* Data in this exercise:
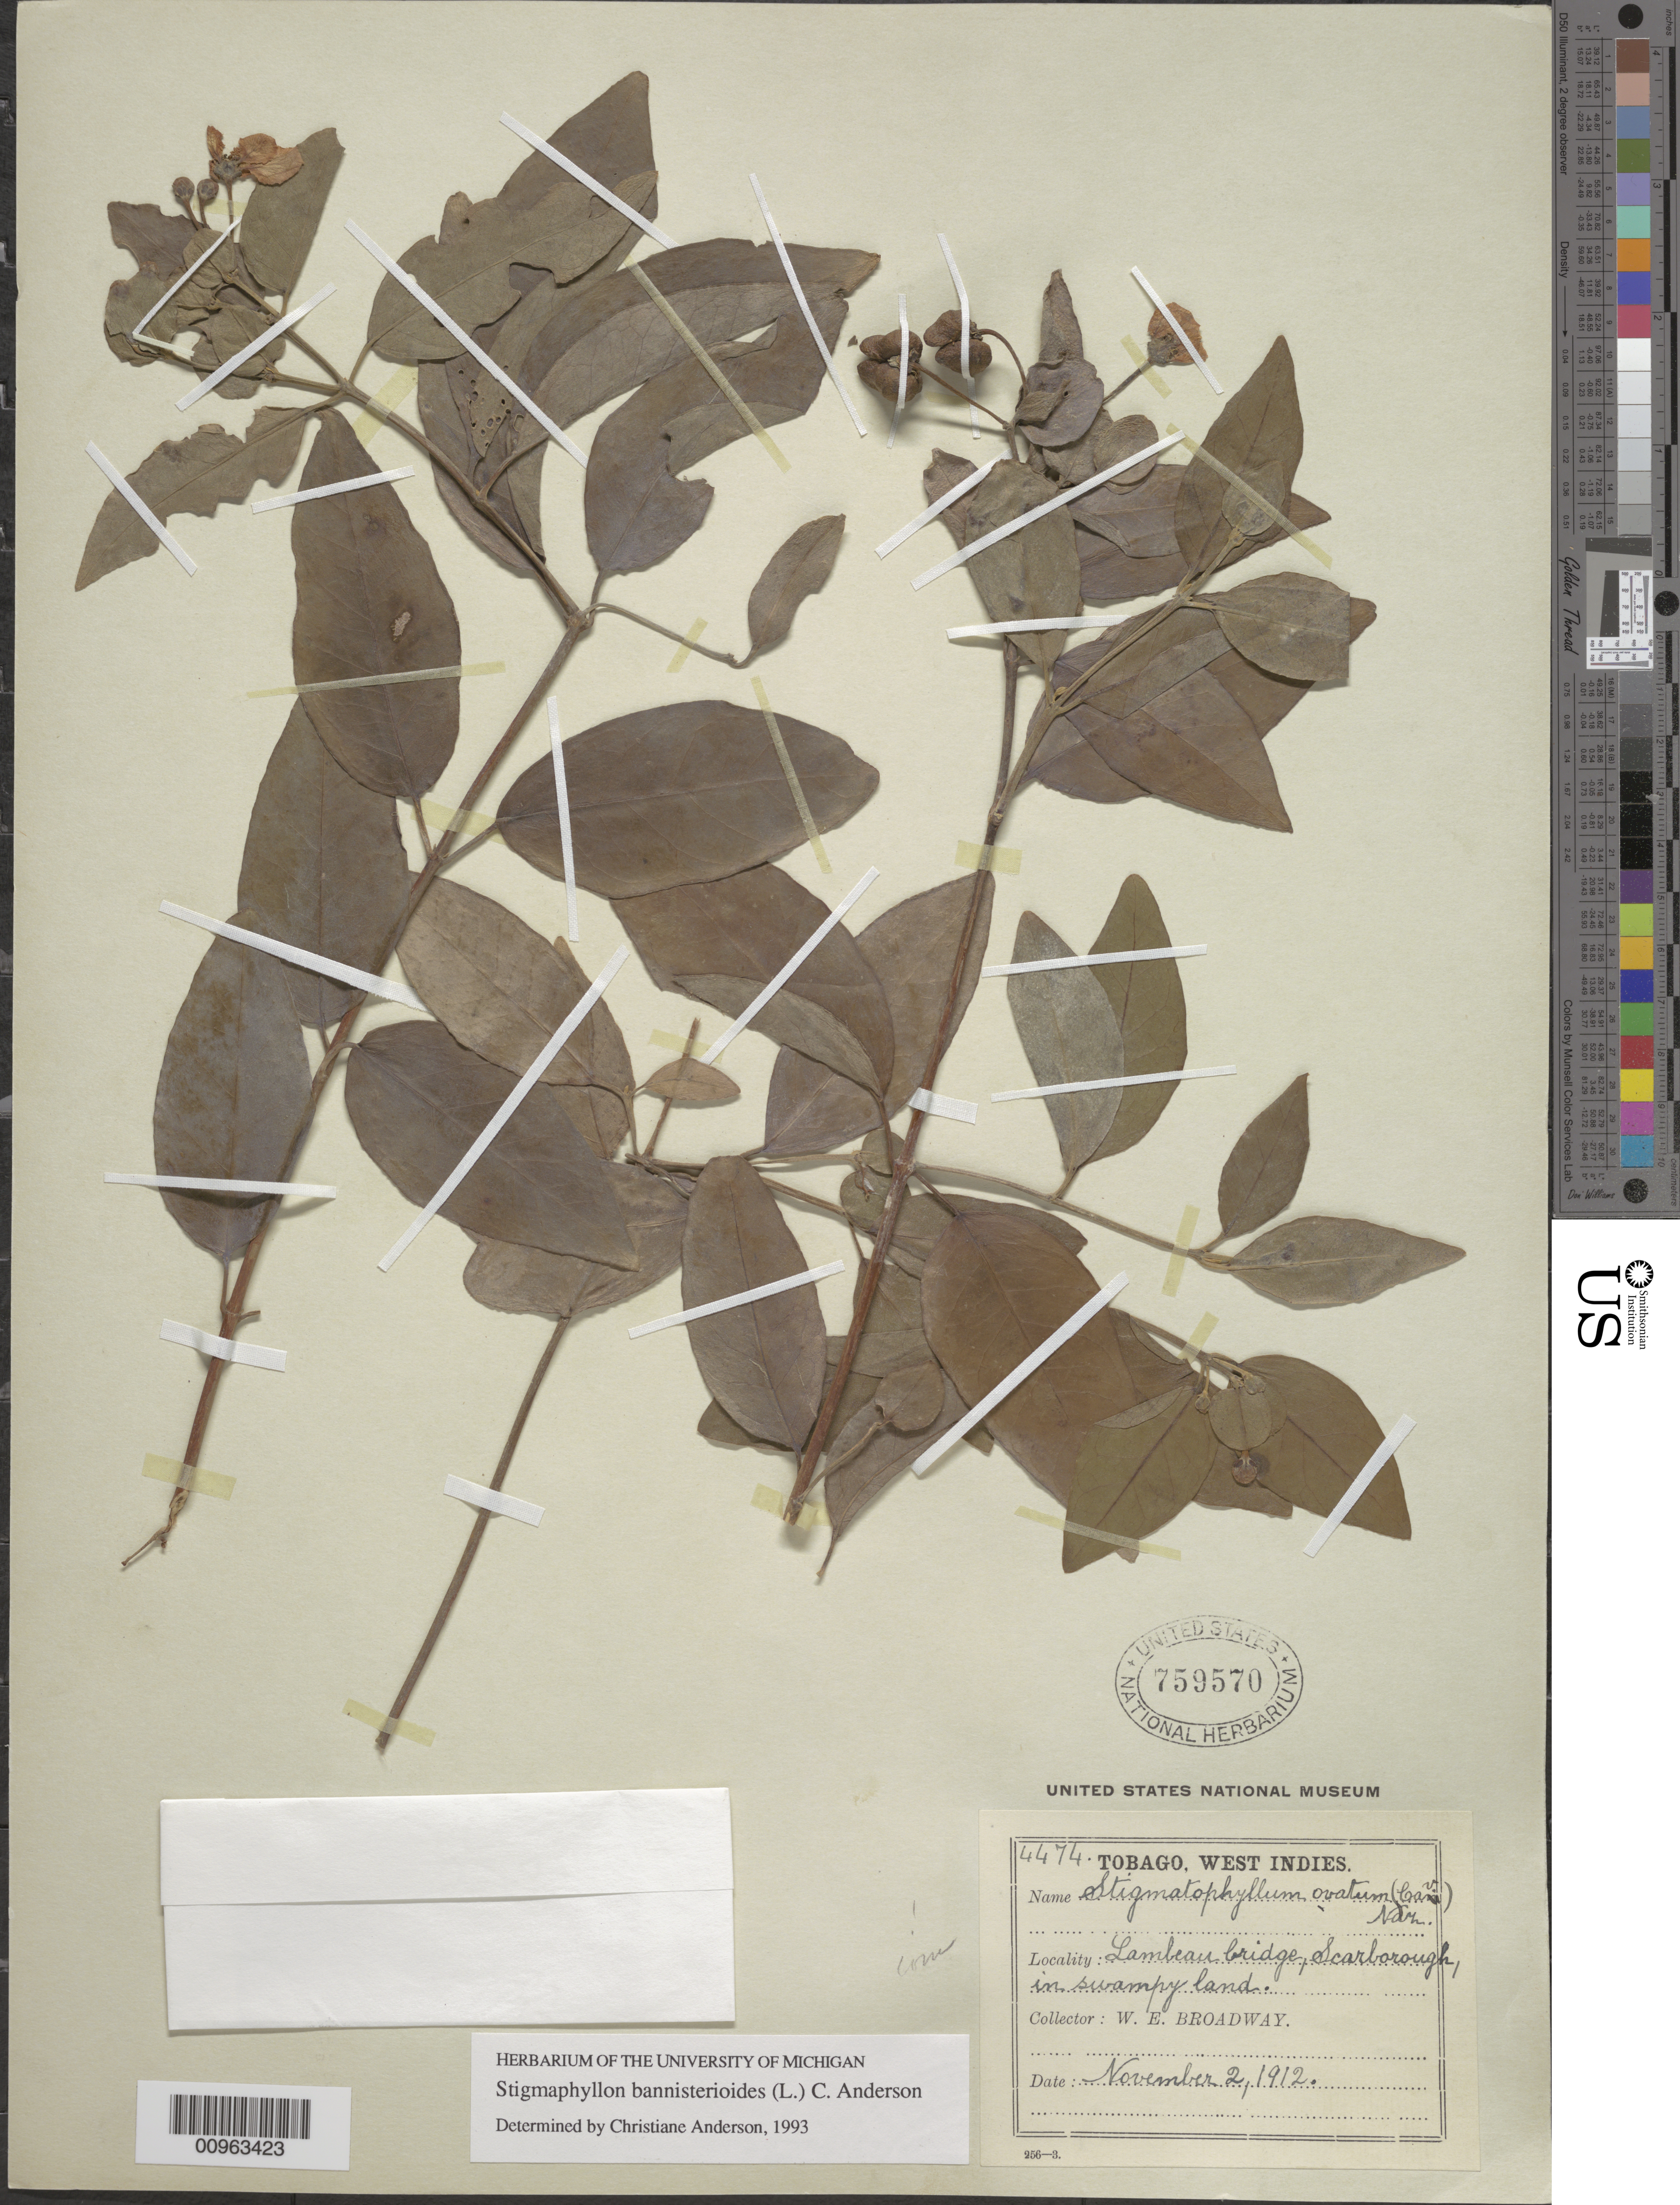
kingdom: Plantae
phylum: Tracheophyta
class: Magnoliopsida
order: Malpighiales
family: Malpighiaceae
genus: Stigmaphyllon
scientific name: Stigmaphyllon bannisterioides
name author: (L.) C.E. Anderson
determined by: Anderson, C.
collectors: W. E. Broadway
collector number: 4474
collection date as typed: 02 Nov 1912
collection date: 1912-11-02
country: Trinidad and Tobago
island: Tobago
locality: Scarborough, Lambeau Bridge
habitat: In swampy land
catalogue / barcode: US 759570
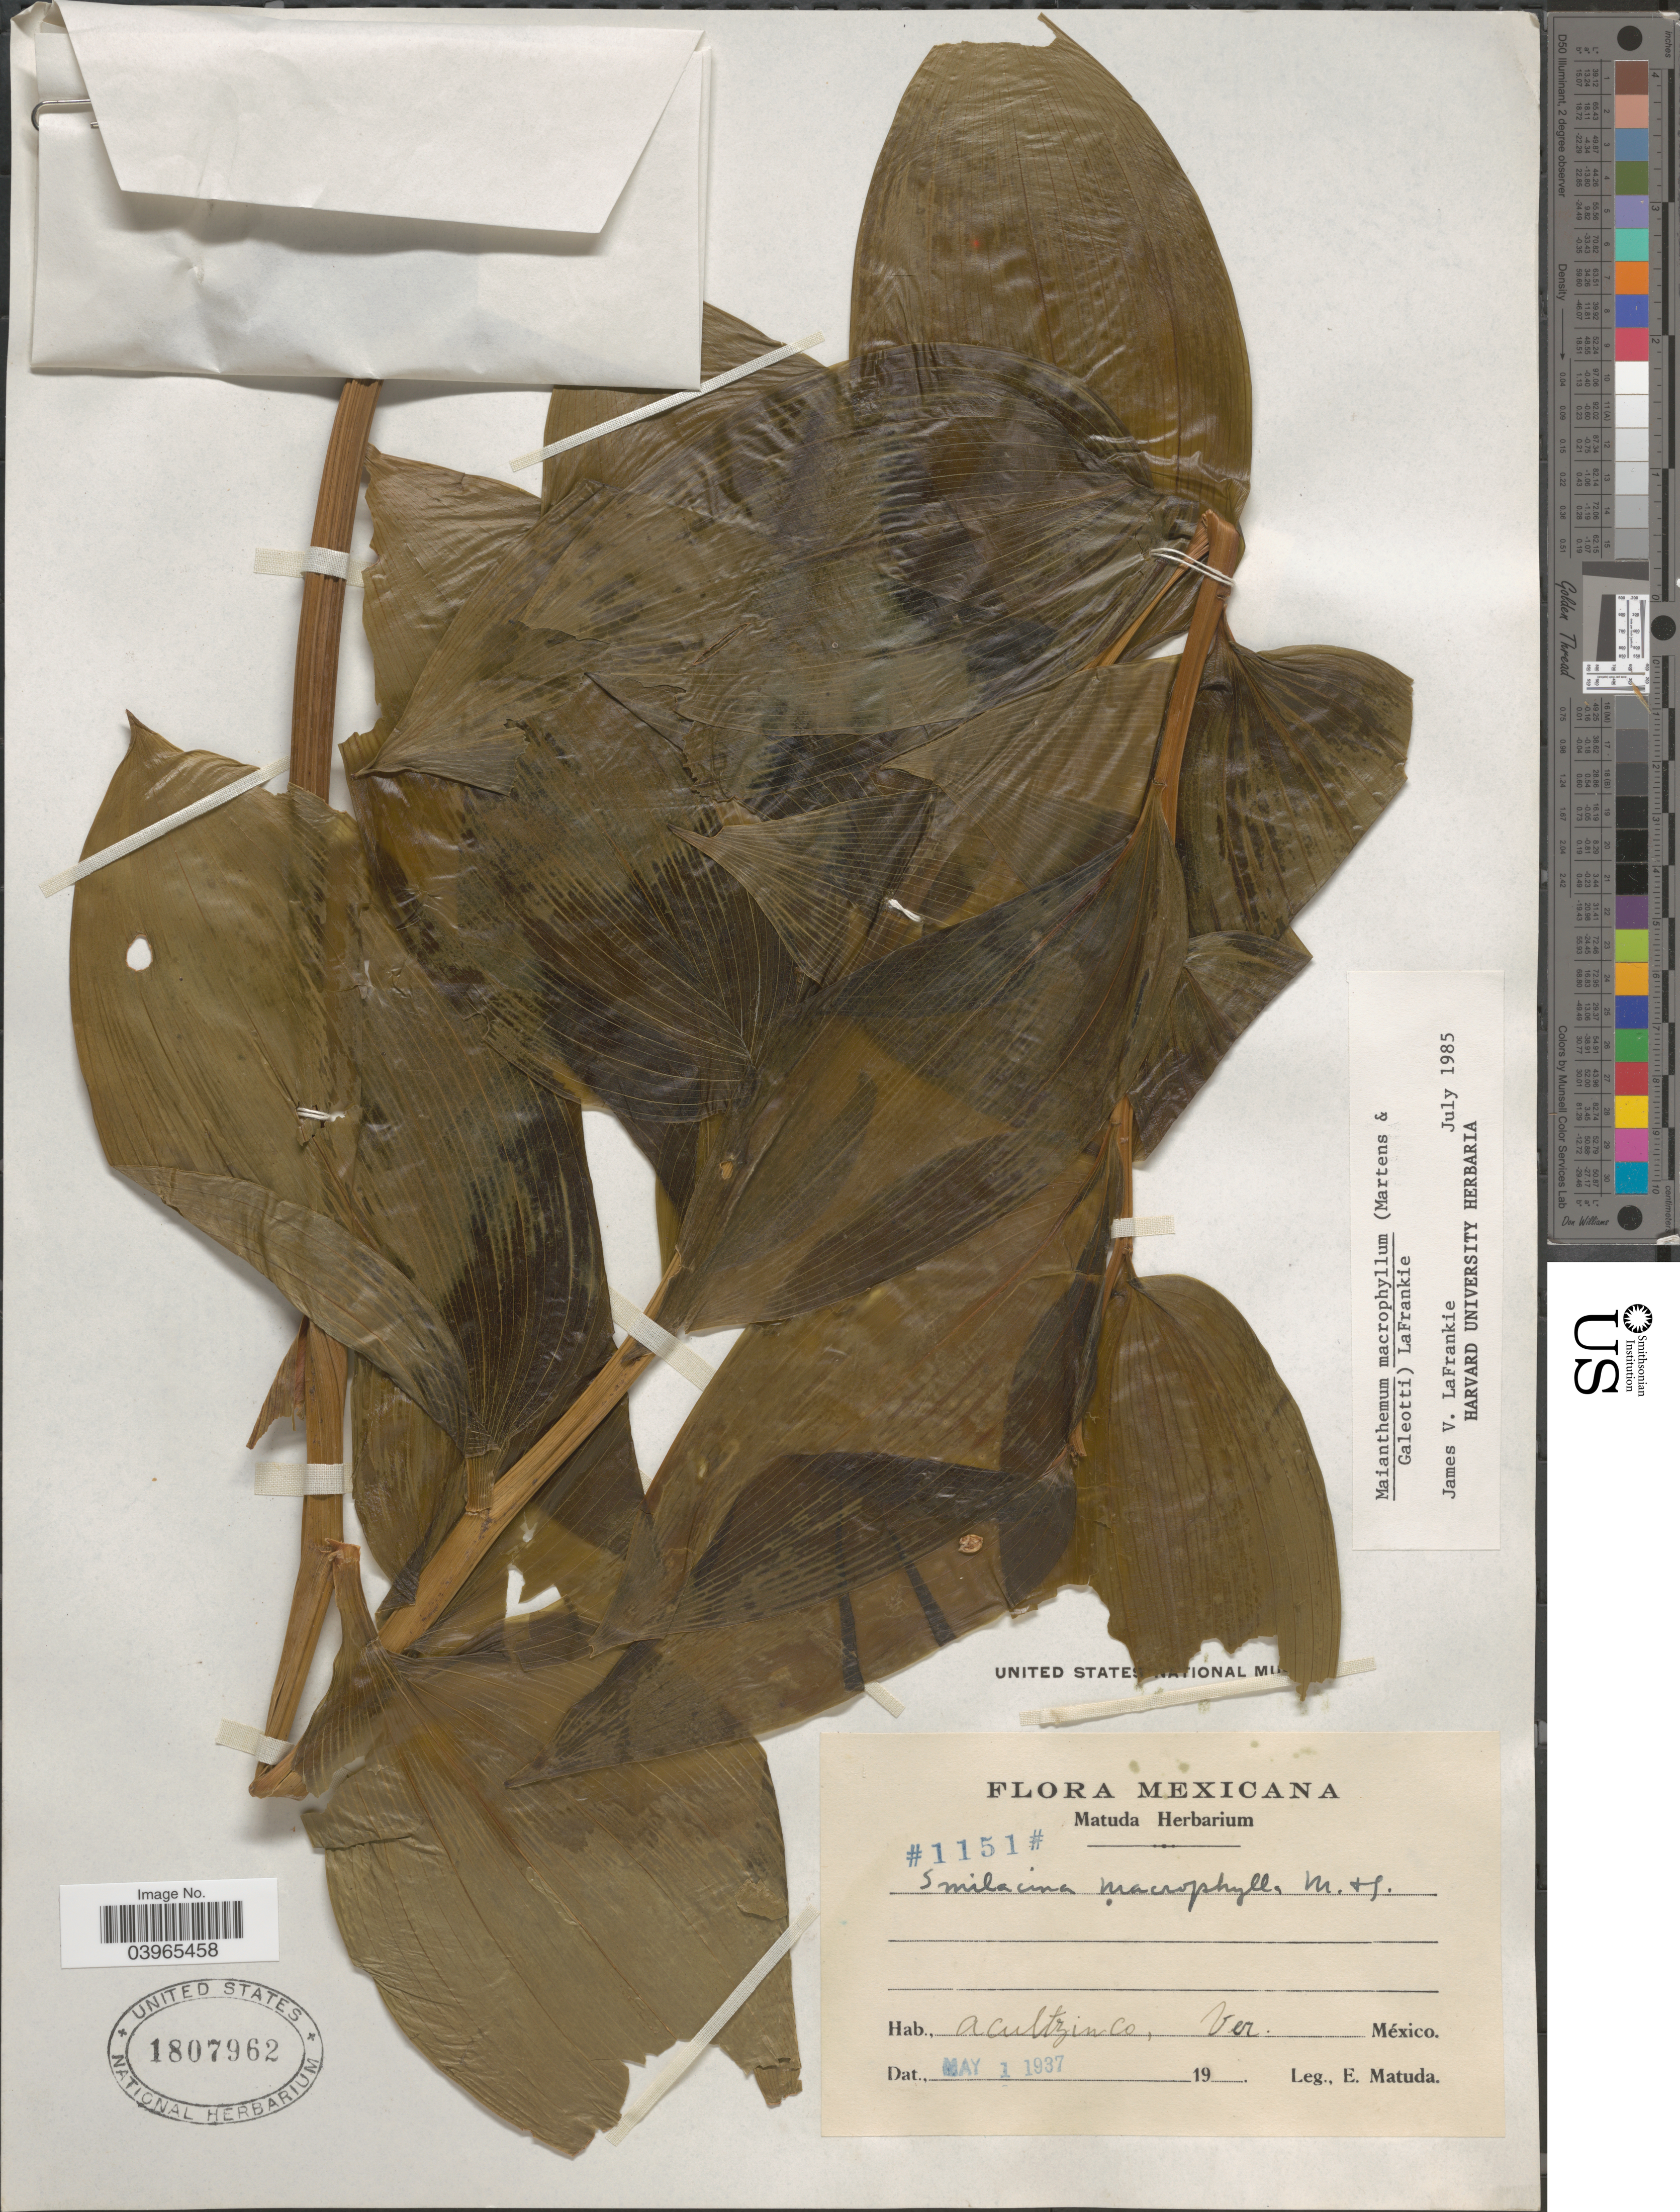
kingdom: Plantae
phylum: Tracheophyta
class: Liliopsida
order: Asparagales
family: Asparagaceae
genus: Maianthemum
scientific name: Maianthemum macrophyllum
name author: (M. Martens & Galeotti) LaFrankie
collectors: E. Matuda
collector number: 1151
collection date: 1937-05-01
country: Mexico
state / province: Veracruz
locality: Acultzinco, Ver.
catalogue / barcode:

* Problem details:
Identify every line in the listing above that contains the string "collection", and copy each such line in full.

* Exercise answer:
collection date as typed: 02 Nov 1912
collection date: 1912-11-02
collection date: 1937-05-01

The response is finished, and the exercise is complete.